United States Army officer

Colonel James Henry Coffman Jr. (born 1954) is a retired United States Army officer who was awarded the Distinguished Service Cross for valorous conduct while serving as an advisor with the Multi-National Security Transition Command – Iraq attached to the Iraqi Special Police Commandos in Mosul, Iraq in 2004.

==Early life and education==
Coffman grew up in Great Barrington, Massachusetts. He graduated from the United States Military Academy at West Point, New York in 1978. Coffman subsequently earned a Master of Science degree in National Security Affairs from the Naval Postgraduate School. He was also a United States Army Fellow at the Fletcher School of Law and Diplomacy at Tufts University, and attended the Boston University Overseas Program for Master of Science in International Relations in Vicenza, Italy. In the course of his formal education Coffman has authored papers on ethnic conflict in the post-Cold War world.

==Iraq war counter-insurgency activities==
Coffman served during the US occupation of Iraq. While working as a civilian advisor, his unit was attacked on November 14, 2004. During this attack, he was commended for the leadership he provided his troops while outnumbered against a group of Iraqi insurgents. He continued fighting even after an enemy round shattered his shooting hand, continuing to fire with his other hand. After reinforcements arrived, Coffman refused to exit the battle despite his injuries. He was awarded the Distinguished Service Cross for these actions.

Coffman worked as a civilian adviser to train the Special Police Commandos; a paramilitary unit known as the Wolf Brigade that was later accused by a UN official of torture and murder, and which was also implicated in the use of death squads. The Wolf Brigade was created and supported by the US and it enabled the redeployment of Saddam Hussein's Republican Guard but with the new task of terrorising those connected with the Iraqi insurgency. This was part of the US drive to use "dirty tactics" against insurgents in Iraq, a counterinsurgency doctrine known as "fighting terror with terror," and one that had previously been exercised by the US in other theaters, including Vietnam and El Salvador.

Coffman worked closely with security consultant James Steele advising Iraqi Special Police Commandos during Multi-National Security Transition Command operations, and who has also been implicated in human rights abuses of Iraqi detainees. Coffman reported directly to General David Petraeus and worked alongside Steele in detention centers that were set up with US funding.
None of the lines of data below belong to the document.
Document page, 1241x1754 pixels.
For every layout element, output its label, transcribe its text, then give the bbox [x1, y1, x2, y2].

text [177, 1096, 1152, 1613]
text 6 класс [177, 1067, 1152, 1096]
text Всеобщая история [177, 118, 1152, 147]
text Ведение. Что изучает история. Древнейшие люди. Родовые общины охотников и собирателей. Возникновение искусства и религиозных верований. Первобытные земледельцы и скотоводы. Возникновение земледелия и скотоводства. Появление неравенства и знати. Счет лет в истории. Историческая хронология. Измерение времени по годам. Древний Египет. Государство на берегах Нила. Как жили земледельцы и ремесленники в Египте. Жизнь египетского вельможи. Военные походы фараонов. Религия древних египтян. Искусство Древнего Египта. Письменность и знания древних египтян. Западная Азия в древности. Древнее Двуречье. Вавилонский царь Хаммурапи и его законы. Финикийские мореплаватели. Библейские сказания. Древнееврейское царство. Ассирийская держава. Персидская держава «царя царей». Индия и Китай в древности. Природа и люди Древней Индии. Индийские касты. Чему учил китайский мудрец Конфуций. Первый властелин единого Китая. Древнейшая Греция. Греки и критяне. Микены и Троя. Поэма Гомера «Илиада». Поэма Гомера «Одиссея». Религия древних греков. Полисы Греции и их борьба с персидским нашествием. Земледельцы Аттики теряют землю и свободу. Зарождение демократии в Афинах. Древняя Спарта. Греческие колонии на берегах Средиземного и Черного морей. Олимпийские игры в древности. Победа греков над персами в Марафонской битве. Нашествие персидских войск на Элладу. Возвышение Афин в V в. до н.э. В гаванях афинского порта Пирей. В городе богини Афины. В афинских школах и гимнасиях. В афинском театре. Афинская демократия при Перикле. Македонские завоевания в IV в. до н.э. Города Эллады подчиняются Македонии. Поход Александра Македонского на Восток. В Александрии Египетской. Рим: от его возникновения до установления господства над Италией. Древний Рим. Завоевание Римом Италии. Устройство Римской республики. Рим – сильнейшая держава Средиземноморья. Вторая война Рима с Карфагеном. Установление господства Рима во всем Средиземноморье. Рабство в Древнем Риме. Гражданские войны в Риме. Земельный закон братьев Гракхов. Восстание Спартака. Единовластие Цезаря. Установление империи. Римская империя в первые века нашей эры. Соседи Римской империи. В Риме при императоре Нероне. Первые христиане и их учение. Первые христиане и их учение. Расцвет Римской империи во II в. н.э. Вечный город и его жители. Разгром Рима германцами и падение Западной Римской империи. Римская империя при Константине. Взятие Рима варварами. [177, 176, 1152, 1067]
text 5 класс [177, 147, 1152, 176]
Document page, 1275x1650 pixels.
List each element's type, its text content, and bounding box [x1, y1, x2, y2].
General Muntadher al-Samari, Iraqi interior ministry commander from 2003 to 2005, revealed the US role in torture carried out by the Special Commandos' interrogation units, claiming that Steele and Coffman knew exactly what was being done. Al-Samari described "the ugliest sorts of torture" he had ever seen, which included the severe beating and hanging of detainees, as well the pulling off of their fingernails. The Guardian report also claimed that the US backing of sectarian paramilitary units helped create conditions that led to sectarian civil war.

==Awards and decorations==
Coffman has been awarded the Distinguished Service Cross, the Bronze Star Medal, Defense Meritorious Service Medal, Meritorious Service Medal with four oak leaf clusters, Joint Service Commendation Medal with two oak leaf clusters, the Combat Infantryman Badge, Expert Infantryman Badge, Special Forces Tab and the Ranger tab.